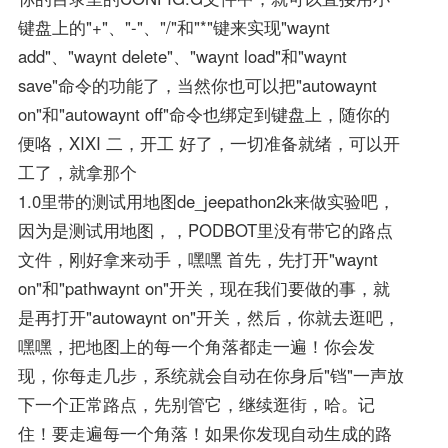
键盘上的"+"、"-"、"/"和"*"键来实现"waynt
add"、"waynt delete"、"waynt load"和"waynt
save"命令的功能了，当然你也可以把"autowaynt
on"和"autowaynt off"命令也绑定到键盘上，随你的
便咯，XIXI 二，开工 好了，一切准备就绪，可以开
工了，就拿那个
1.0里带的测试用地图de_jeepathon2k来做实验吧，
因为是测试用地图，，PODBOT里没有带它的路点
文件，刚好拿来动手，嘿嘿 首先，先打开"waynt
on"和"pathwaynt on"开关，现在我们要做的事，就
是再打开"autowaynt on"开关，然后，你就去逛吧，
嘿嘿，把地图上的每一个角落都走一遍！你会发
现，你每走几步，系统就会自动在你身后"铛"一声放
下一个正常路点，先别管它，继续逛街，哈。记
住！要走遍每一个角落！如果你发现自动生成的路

_____

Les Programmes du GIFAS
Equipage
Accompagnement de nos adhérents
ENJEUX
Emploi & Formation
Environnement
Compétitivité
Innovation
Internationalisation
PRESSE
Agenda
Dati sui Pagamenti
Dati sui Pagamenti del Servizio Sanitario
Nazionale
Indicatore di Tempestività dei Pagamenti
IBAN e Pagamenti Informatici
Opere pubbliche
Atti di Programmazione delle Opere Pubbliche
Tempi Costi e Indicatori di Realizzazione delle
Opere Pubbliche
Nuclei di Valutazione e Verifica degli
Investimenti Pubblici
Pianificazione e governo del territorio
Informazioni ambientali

_____

— Task description —
Check each line of the material for "Dati". Copy the ones that have it.

— Response to this exercise —
Dati sui Pagamenti
Dati sui Pagamenti del Servizio Sanitario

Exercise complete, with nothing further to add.